* [文書抜粋]
========================

36試合出場(3,181分、全て先発)6ゴール、1アシスト
  • 開幕時のスカッド的には前線の枚数が多めでしたので、中盤センターで主に計算されているのかと思いましたが、出場記録を参照すると結果的には前線起用の方がやや多めでした。
  • プレーに関しては既に書き尽くした感があるので特に今改めて書きたいことはありませんし、良くも悪くもというかこれまでに見せてくれた駒井で、傑出したハードワーカーでありルーズボールやセカンドボールに反応しマイボールにする能力が特に秀逸。
  • 中盤センターとして出場した時などに後方で組み立てをする役割や、相手のFWをマーキングするプレーについては、もうこれ以上触れないこととします。
  • 前線の選手としては、6ゴール(うち5ゴールが後半戦)はまずまずですが、攻撃面全般においてはゴール前でワンタッチで合わせるプレーが多く、特に右サイドがシーズン前半戦に安定しなかったこともあり、崩しの役割を担うことはこのシーズンはかなり減ったと感じますし、それがアシスト1という数字にも幾分か表れているでしょうか。

  • 今回クラブから契約非更新のため契約満了での退団が決まりました。号泣する菅とは対照的に「まぁそうかもな」みたいな態度が印象的でしたが、京都、浦和と渡り歩いたベテランであるのでクラブの状況(経営面以外も)には菅以上に理解があるのかもしれません。
  • 個人的には今回クラブが監督交代、新しいサイクルを進めるにあたって中心選手をまるっと残すよりは、何人か入れ替えが必要かと思っており、かつ駒井がその対象になるのはクラブにとってそう悪い話でもないかなと思います。
  • 責任感やコミットメントが強い選手でロッカールームのリーダーというのは頼りになる反面、必要以上にグループ内での影響力が大きくなることもあって、新監督のもとで刷新を進めるにあたり障壁となってしまう場合もあるためです。
  • またシャドーは比較的確保が用意なポジションで、システムによってはシャドーがそもそも存在しない場合もあります。中盤センターとして見た時も戦術にもよりますが必須とは言い切れないので、ミシャサイクルの中心選手ではありますが、ありがとうとお別れを言ういいタイミングだったのではないでしょうか。

========================

* [データ項目]
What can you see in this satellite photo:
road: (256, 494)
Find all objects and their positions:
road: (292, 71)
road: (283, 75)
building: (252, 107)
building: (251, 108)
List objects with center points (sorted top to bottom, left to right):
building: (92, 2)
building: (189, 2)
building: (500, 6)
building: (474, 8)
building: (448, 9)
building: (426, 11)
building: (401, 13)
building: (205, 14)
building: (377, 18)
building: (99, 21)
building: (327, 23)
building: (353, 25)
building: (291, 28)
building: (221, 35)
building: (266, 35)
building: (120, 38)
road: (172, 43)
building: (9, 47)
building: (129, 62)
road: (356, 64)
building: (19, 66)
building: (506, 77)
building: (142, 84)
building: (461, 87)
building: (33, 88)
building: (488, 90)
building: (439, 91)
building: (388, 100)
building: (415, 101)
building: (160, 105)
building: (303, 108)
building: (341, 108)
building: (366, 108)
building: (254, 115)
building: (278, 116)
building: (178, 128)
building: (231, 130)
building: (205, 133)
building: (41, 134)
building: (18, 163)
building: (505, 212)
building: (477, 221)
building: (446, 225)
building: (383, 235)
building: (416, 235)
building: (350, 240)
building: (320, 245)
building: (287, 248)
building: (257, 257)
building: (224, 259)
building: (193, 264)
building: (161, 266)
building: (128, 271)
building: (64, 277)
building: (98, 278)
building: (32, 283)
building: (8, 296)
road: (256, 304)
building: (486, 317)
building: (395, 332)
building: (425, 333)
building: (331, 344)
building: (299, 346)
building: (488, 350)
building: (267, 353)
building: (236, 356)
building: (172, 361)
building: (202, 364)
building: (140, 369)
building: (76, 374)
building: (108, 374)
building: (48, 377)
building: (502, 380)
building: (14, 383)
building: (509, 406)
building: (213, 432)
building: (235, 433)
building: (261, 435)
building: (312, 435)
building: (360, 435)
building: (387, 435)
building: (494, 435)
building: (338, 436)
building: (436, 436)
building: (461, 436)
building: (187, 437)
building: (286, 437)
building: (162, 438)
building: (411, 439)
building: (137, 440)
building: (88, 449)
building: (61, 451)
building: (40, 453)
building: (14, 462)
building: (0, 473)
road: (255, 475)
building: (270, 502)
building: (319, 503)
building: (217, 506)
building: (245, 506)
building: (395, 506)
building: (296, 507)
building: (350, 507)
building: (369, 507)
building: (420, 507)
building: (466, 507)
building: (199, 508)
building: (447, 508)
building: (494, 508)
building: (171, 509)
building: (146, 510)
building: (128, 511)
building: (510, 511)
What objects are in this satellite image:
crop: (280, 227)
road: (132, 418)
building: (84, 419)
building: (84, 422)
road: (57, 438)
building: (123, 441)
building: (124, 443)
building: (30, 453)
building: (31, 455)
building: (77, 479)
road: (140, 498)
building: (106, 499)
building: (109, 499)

========================

* [作業内容]
文書抜粋のうち「前線の選手としては、」で始まる段落を、主な事実を残したまま短い箇条書きにまとめる。 項目は文書抜粋とは無関係である。

* [解答]
- 前線の選手として6ゴール(うち5ゴールが後半戦)で、まずまずの結果。
- 攻撃面全般では、ゴール前でワンタッチで合わせるプレーが多かった。
- 右サイドがシーズン前半戦に安定しなかったこともあり、崩しの役割を担うことはこのシーズンかなり減ったと感じられる。
- それがアシスト1という数字にも幾分か表れているのではないか。